AuditConfirm, the global digital confirmation platform, is at the forefront of this transformation.
- It provides auditor-controlled access to original financial data sources.
- Its blockchain-anchored Internet original documents support tamper-proof, verifiable evidence.
- While the PCAOB does not mandate SOC 2 Type II or ISO 27001 certifications, it supports the information security and operational integrity of confirmation platforms.
- Operating in over 195 countries and connecting to 50,000+ trusted sources, it helps auditors to verify financial information instantly and globally.
- Aligning with PCAOB AS 2310, it helps firms meet compliance requirements while enhancing efficiency and reliability.
In conclusion, the future of audit confirmation is digital, decentralized, and secure, and Audit Confirmation is leading that future.
FAQs
An audit confirmation is a formal verification process used by auditors to confirm the accuracy of financial information with third parties.
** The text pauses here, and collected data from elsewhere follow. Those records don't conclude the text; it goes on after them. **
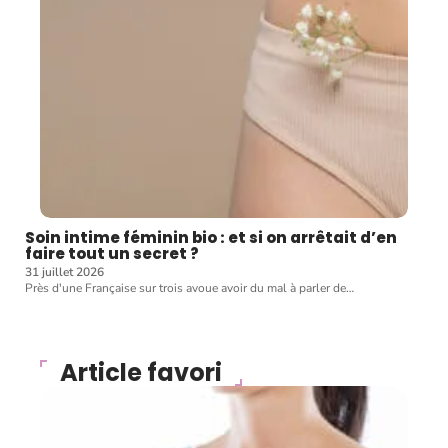
Soin intime féminin bio : et si on arrêtait d’en
faire tout un secret ?
31 juillet 2026
Près d'une Française sur trois avoue avoir du mal à parler de
…
Article favori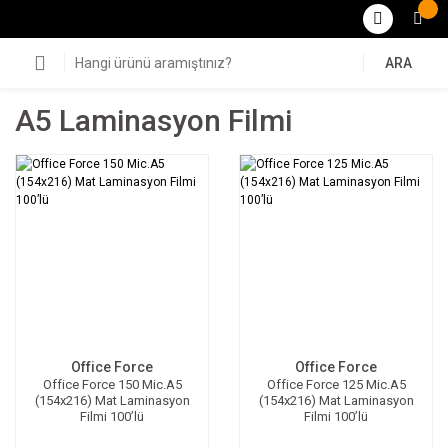
ARA
A5 Laminasyon Filmi
Office Force
Office Force
Office Force 150 Mic.A5
Office Force 125 Mic.A5
(154x216) Mat Laminasyon
(154x216) Mat Laminasyon
Filmi 100’lü
Filmi 100’lü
It helps ensure that the figures reported in financial statements are correct and reliable.
Audit confirmations provide independent evidence of account balances and transactions. They reduce the risk of errors and fraud and help CPAs comply with auditing standards, including GAAS and PCAOB guidelines.
There are several types of audit confirmations: positive, negative, and blank. Auditors can also divide these by account type, including accounts receivable, accounts payable, cash, inventory, and legal confirmations.
Auditors can send confirmations via traditional mail, email, or secure electronic platforms. Modern audit confirmation services streamline the process, making it faster, more reliable, and easier to track responses.
Yes, audit confirmations can help detect discrepancies, misstatements, or potential fraud in financial statements. However, auditors use them as one part of a comprehensive audit, alongside other audit procedures.